Tout le discours sur l'alimentation qui nous est servi, autant par bien des nutritionnistes que par bien des messages de santé publique, sans oublier l'industrie des régimes, patauge dans cette zone totalement floue qu'ils ont baptisée «alimentation santé» ou «saine». On pourrait croire qu'ils prônent une alimentation uniquement faite d'aliments naturels, façon Slow Food ou Équiterre. On pourrait croire qu'ils prônent ainsi une alimentation très variée, toujours renouvelée, très axée sur la cuisine maison, où chaque repas est pris en famille. On pourrait croire qu'ils visent une alimentation totalement «granola», parce qu'il y a ce discours-là, aussi, qui se réclame de la «santé», celui des macrobiotiques, des crudivores et autres végétaliens. Mais non, quand on regarde de près ce que prône le ministère de l'Éducation, on remarque surtout une préoccupation qui dépasse de loin celle pour la fraîcheur, le local et le fait maison: la lutte contre les calories. On veut des viandes moins grasses. Du poché et du vapeur plutôt que du frit. Des desserts à base de fruits plutôt que de crème ou de sucre. On dirait un manuel de chez Weight Watchers...

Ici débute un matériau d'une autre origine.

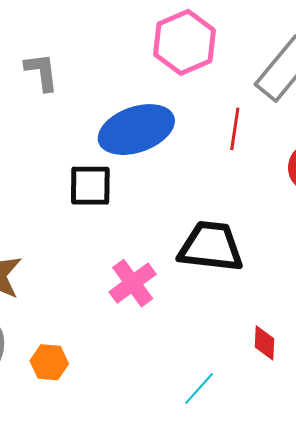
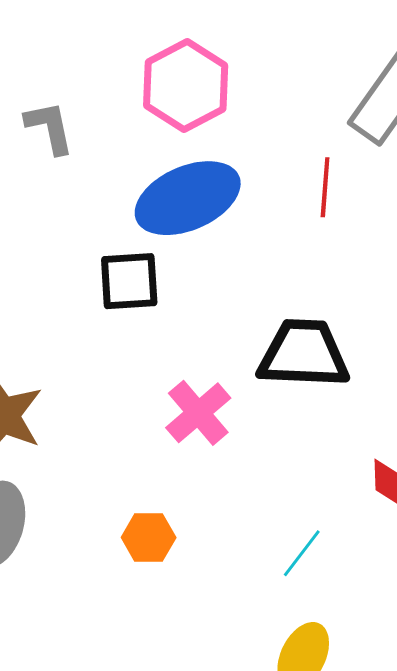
pink hexagon: (185, 42) -> (186, 85), moved
orange hexagon: (49, 362) -> (149, 537), moved

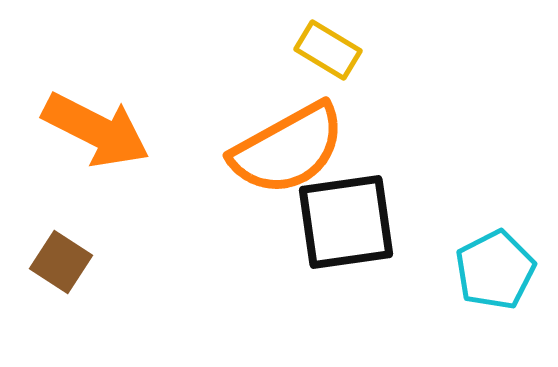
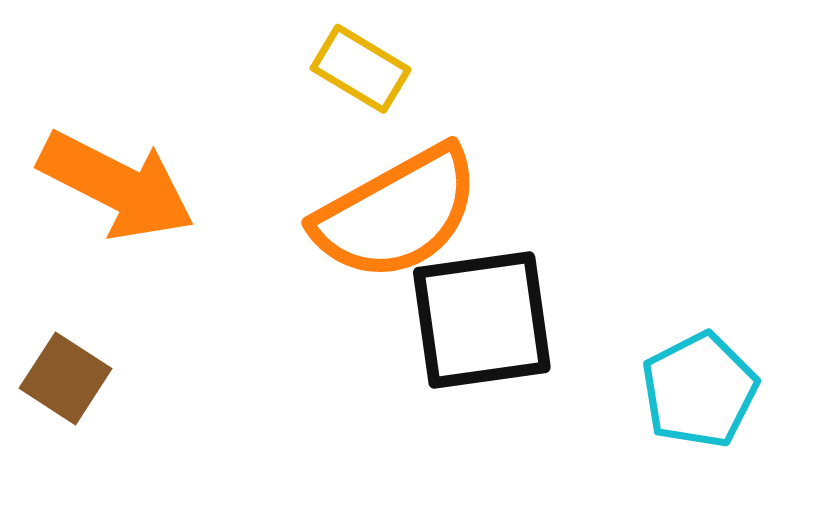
yellow rectangle: (328, 50) -> (361, 69), moved

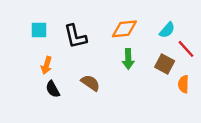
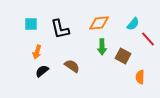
brown square: (165, 64) -> (123, 56), moved
orange semicircle: (183, 84) -> (140, 77), moved
black semicircle: (53, 89) -> (42, 71), turned 80

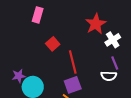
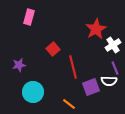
pink rectangle: (38, 15) -> (29, 17), moved
purple star: (19, 76) -> (19, 65), moved
purple square: (73, 85) -> (91, 87), moved

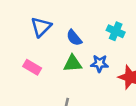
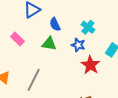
blue star: (100, 63) -> (78, 45), moved

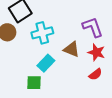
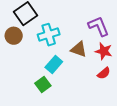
green square: (34, 83) -> (43, 85), turned -35

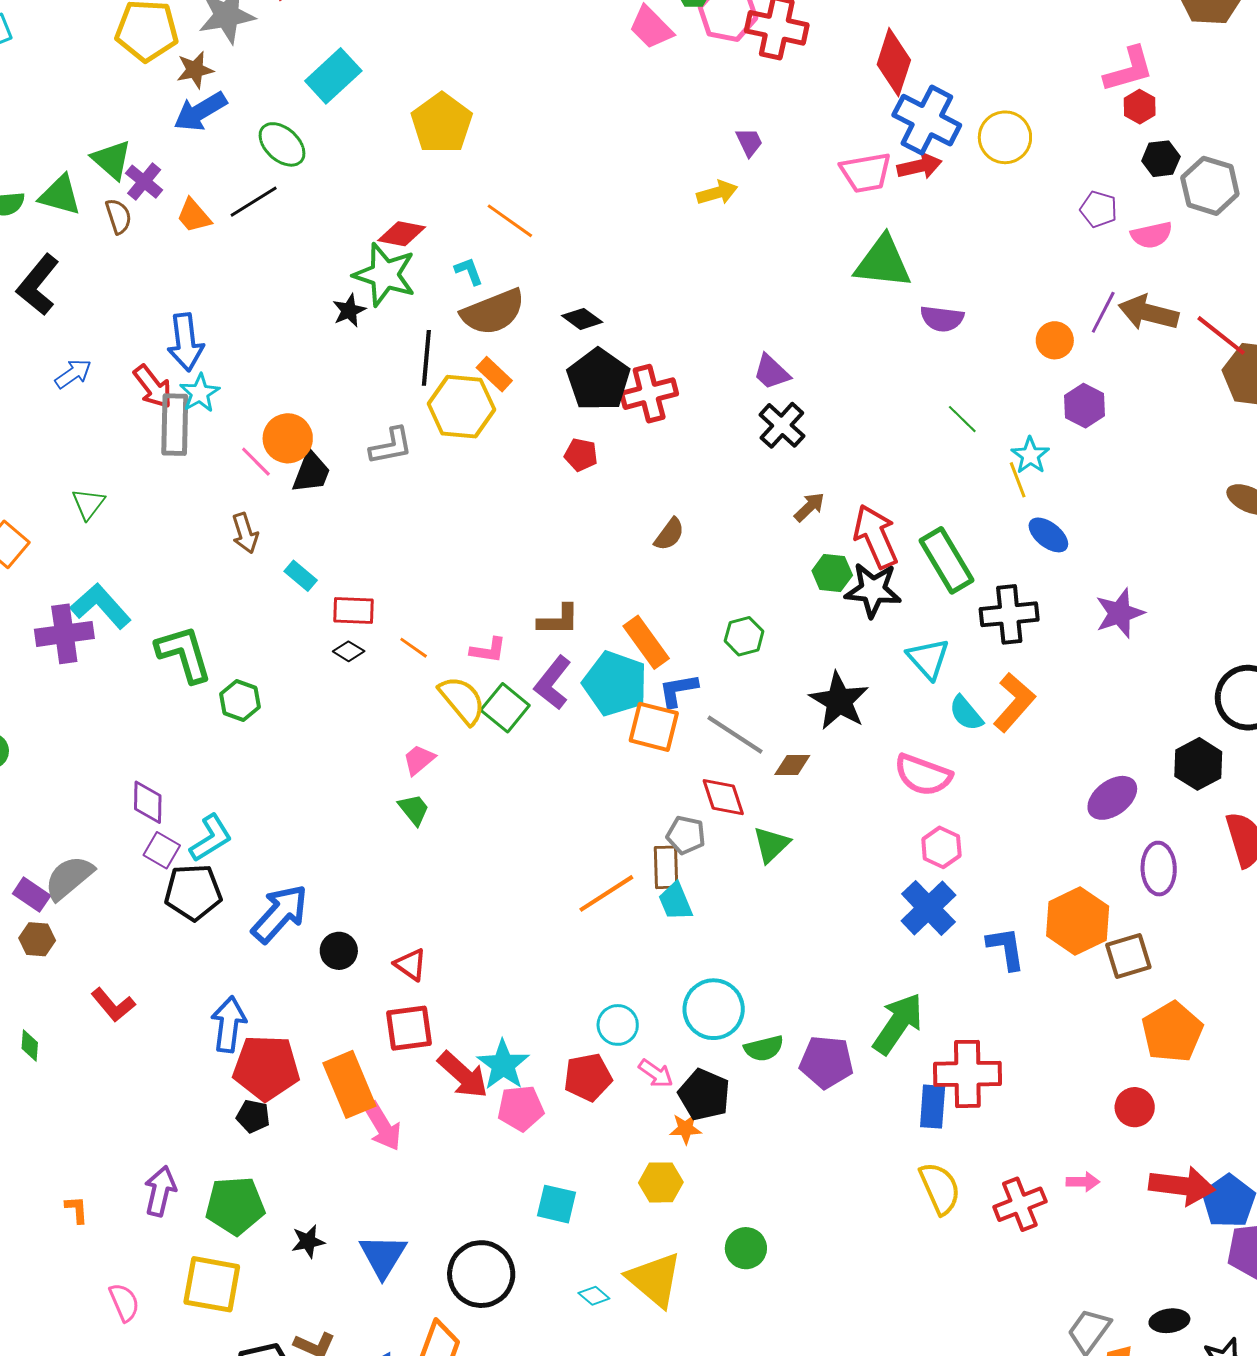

Si dire aux gens d'échanger leur poutine pour des bâtons de céleri était efficace pour les rendre sveltes et faire chuter les statistiques sur le diabète et l'hypertension, but officiel de ces mesures «santé», je ne dis pas. Sauf que ce n'est pas le cas. On tape sur ce clou depuis des décennies et la situation ne s'améliore pas, elle empire.

Notre compréhension de la question du poids est limitée. Régulièrement, des recherches viennent remettre en question des certitudes ou refusent de confirmer ce qu'on croit évident.

Il y a deux semaines, par exemple, une étude parue dans la revue Diabetes et menée par des chercheurs de Nouvelle-Zélande, de Grande-Bretagne et de Singapour a montré que les femmes enceintes suivant des régimes limitant les hydrates de carbone, y compris les super minces, mettaient leurs enfants nettement plus à risque de devenir obèses.

Pourquoi? Une des hypothèses est que l'embryon s'adapte génétiquement au manque de calories et grandit en se disant qu'il est toujours à risque, un jour, de manquer de carburant... Ceux qui ont suivi mille régimes ne seront pas étonnés: le corps s'adapte aux calories limitées et engrange.

Mais vous, si je vous avais demandé qui, entre une femme svelte qui fait bien attention à son poids et une autre qui mange librement, met le plus son enfant à risque de développer un surpoids, que m'auriez-vous répondu?

Si le ministère de l'Éducation tient à transformer l'alimentation scolaire, tant mieux. Vraiment. Mais qu'on arrête de parler de «santé». Parlons plutôt de saveurs, de culture, de diversité, d'environnement. Finançons une véritable réforme de la cuisine dans les écoles. Et arrêtons de mettre tout le monde au régime, sans le dire clairement.